FAQ : Réponses aux questions courantes sur les crachats
Combien de temps durent les crachats en bronchite aiguë ?
7-14 jours en moyenne, avec pic à J3-5. Persistance >3 semaines justifie radio thorax (anomalie 15 %).
Quelle est la différence entre crachats et vomissements ?
Crachats aéro-digérés, mousseux, salés ; vomis acides, bilieux. Hémorragie digestive mime mais coagule différemment.
Pourquoi les crachats augmentent-ils la nuit ?
Décubitus favorise reflux et stagnation mucosique, +20 % volume. Élévation torse de 30° réduit de 40 %.
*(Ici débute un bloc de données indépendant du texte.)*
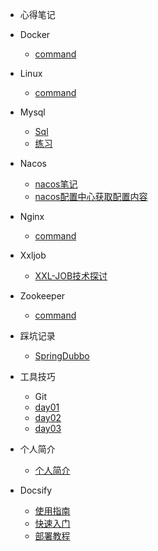 * 心得笔记
* Docker
    * [command](/projects/docker/DockerBase.md)  
      
*  Linux
    * [command](/projects/linux/linux.md)  
      
*  Mysql
    * [Sql](/projects/mysql/Mysql.md)
    * [练习](/projects/mysql/UsePractice.md)  
      
*  Nacos
    * [nacos笔记](/projects/nacos/nacos笔记.md)
    * [nacos配置中心获取配置内容](/projects/nacos/nacos配置中心获取配置内容.md)  
      
*  Nginx
    * [command](/projects/nginx/Nginx.md)  
      
*  Xxljob
    * [XXL-JOB技术探讨](/projects/xxljob/XXL-JOB技术探讨.md)  
      
    
*  Zookeeper
    * [command](/projects/zookeeper/Zookeeper.md)  
  
  
* 踩坑记录
  * [SpringDubbo](/treadingpit/spring/SpringTreading.md)
* 工具技巧
  *  Git
    * [day01](/projects/git/day01.md)
    * [day02](/projects/git/day02.md)
    * [day03](/projects/git/day03.md)

* 个人简介
  * [个人简介](/projects/个人简历.md)
  
* Docsify
  * [使用指南](/projects/docsify/Docsify使用指南.md)
  * [快速入门](/projects/docsify/Typora+Docsify快速入门.md)
  * [部署教程](/projects/docsify/Docsify部署教程.md)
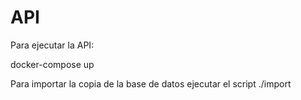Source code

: # API
Para ejecutar la API:

docker-compose up

Para importar la copia de la base de datos ejecutar el script ./import
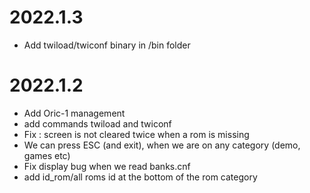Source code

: # 2022.1.3
* Add twiload/twiconf binary in /bin folder


# 2022.1.2
* Add Oric-1 management
* add commands twiload and twiconf
* Fix : screen is not cleared twice when a rom is missing
* We can press ESC (and exit), when we are on any category (demo, games etc)
* Fix display bug when we read banks.cnf
* add id_rom/all roms id at the bottom of the rom category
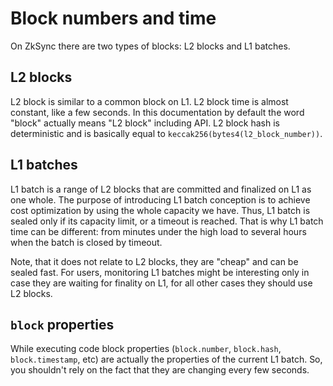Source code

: # Block numbers and time

On ZkSync there are two types of blocks: L2 blocks and L1 batches.

## L2 blocks

L2 block is similar to a common block on L1. L2 block time is almost constant, like a few seconds.
In this documentation by default the word "block" actually means "L2 block" including API.
L2 block hash is deterministic and is basically equal to `keccak256(bytes4(l2_block_number))`.

## L1 batches

L1 batch is a range of L2 blocks that are committed and finalized on L1 as one whole.
The purpose of introducing L1 batch conception is to achieve cost optimization by using the whole capacity we have.
Thus, L1 batch is sealed only if its capacity limit, or a timeout is reached.
That is why L1 batch time can be different: from minutes under the high load to several hours when the batch is closed by timeout.

Note, that it does not relate to L2 blocks, they are "cheap" and can be sealed fast.
For users, monitoring L1 batches might be interesting only in case they are waiting for finality on L1,
for all other cases they should use L2 blocks.

## `block` properties
While executing code block properties (`block.number`, `block.hash`, `block.timestamp`, etc) are actually the properties of the current L1 batch.
So, you shouldn't rely on the fact that they are changing every few seconds.
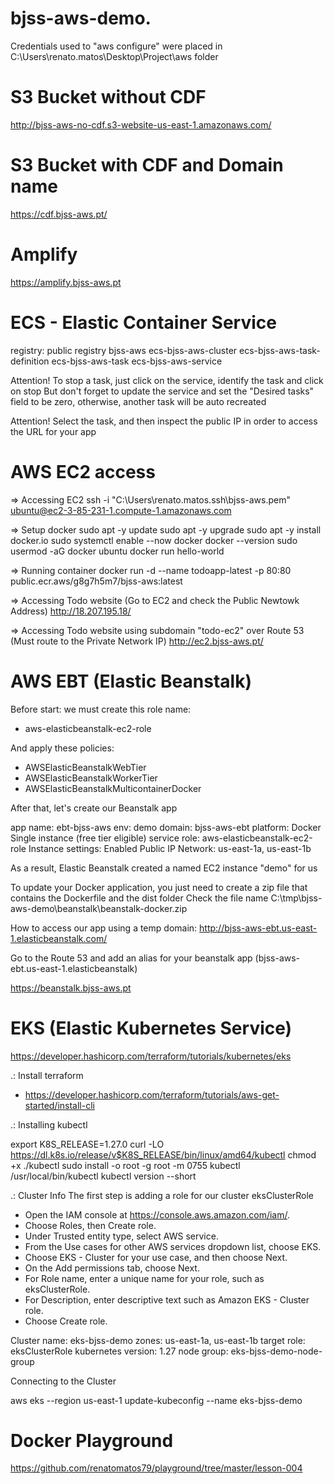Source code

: # bjss-aws-demo.

Credentials used to "aws configure" were placed in C:\Users\renato.matos\Desktop\Project\aws folder

# S3 Bucket without CDF

http://bjss-aws-no-cdf.s3-website-us-east-1.amazonaws.com/

# S3 Bucket with CDF and Domain name

https://cdf.bjss-aws.pt/

# Amplify

https://amplify.bjss-aws.pt

# ECS - Elastic Container Service

registry: public registry bjss-aws
ecs-bjss-aws-cluster
ecs-bjss-aws-task-definition
ecs-bjss-aws-task
ecs-bjss-aws-service

Attention!
To stop a task, just click on the service, identify the task and click on stop
But don't forget to update the service and set the "Desired tasks" field to be zero, otherwise, another task will be auto recreated

Attention!
Select the task, and then inspect the public IP in order to access the URL for your app

# AWS EC2 access

=> Accessing EC2
ssh -i "C:\Users\renato.matos\.ssh\bjss-aws.pem" ubuntu@ec2-3-85-231-1.compute-1.amazonaws.com

=> Setup docker
sudo apt -y update
sudo apt -y upgrade
sudo apt -y install docker.io
sudo systemctl enable --now docker
docker --version
sudo usermod -aG docker ubuntu
docker run hello-world

=> Running container
docker run -d --name todoapp-latest -p 80:80 public.ecr.aws/g8g7h5m7/bjss-aws:latest

=> Accessing Todo website (Go to EC2 and check the Public Newtowk Address)
http://18.207.195.18/

=> Accessing Todo website using subdomain "todo-ec2" over Route 53 (Must route to the Private Network IP)
http://ec2.bjss-aws.pt/

# AWS EBT (Elastic Beanstalk)

Before start:
we must create this role name:

- aws-elasticbeanstalk-ec2-role

And apply these policies:

- AWSElasticBeanstalkWebTier
- AWSElasticBeanstalkWorkerTier
- AWSElasticBeanstalkMulticontainerDocker

After that, let's create our Beanstalk app

app name: ebt-bjss-aws
env: demo
domain: bjss-aws-ebt
platform: Docker
Single instance (free tier eligible)
service role: aws-elasticbeanstalk-ec2-role
Instance settings: Enabled Public IP
Network: us-east-1a, us-east-1b

As a result, Elastic Beanstalk created a named EC2 instance "demo" for us

To update your Docker application, you just need to create a zip file that contains the Dockerfile and the dist folder
Check the file name C:\tmp\bjss-aws-demo\beanstalk\beanstalk-docker.zip

How to access our app using a temp domain:
http://bjss-aws-ebt.us-east-1.elasticbeanstalk.com/

Go to the Route 53 and add an alias for your beanstalk app (bjss-aws-ebt.us-east-1.elasticbeanstalk)

https://beanstalk.bjss-aws.pt

# EKS (Elastic Kubernetes Service)

https://developer.hashicorp.com/terraform/tutorials/kubernetes/eks

.: Install terraform

- https://developer.hashicorp.com/terraform/tutorials/aws-get-started/install-cli

.: Installing kubectl

export K8S_RELEASE=1.27.0
curl -LO https://dl.k8s.io/release/v$K8S_RELEASE/bin/linux/amd64/kubectl
chmod +x ./kubectl
sudo install -o root -g root -m 0755 kubectl /usr/local/bin/kubectl
kubectl version --short

.: Cluster Info
The first step is adding a role for our cluster eksClusterRole

- Open the IAM console at https://console.aws.amazon.com/iam/.
- Choose Roles, then Create role.
- Under Trusted entity type, select AWS service.
- From the Use cases for other AWS services dropdown list, choose EKS.
- Choose EKS - Cluster for your use case, and then choose Next.
- On the Add permissions tab, choose Next.
- For Role name, enter a unique name for your role, such as eksClusterRole.
- For Description, enter descriptive text such as Amazon EKS - Cluster role.
- Choose Create role.

Cluster name: eks-bjss-demo
zones: us-east-1a, us-east-1b
target role: eksClusterRole
kubernetes version: 1.27
node group: eks-bjss-demo-node-group

Connecting to the Cluster

aws eks --region us-east-1 update-kubeconfig --name eks-bjss-demo

# Docker Playground

https://github.com/renatomatos79/playground/tree/master/lesson-004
Dans les faits, les crachats révèlent un spectre large, des banals virus aux urgences cancéreuses. Priorité : évaluer couleur, volume, durée – sanguin ou >2 semaines = hôpital. Traitements adaptés sauvent 90 % des cas précoces, évitant chronicité coûteuse (BPCO invalidante à 50 %). Surveillez facteurs (tabac, âge), consultez vite : négligence double les risques graves. Une expectoration persistante n'est pas anodine ; elle dicte souvent un tournant vital.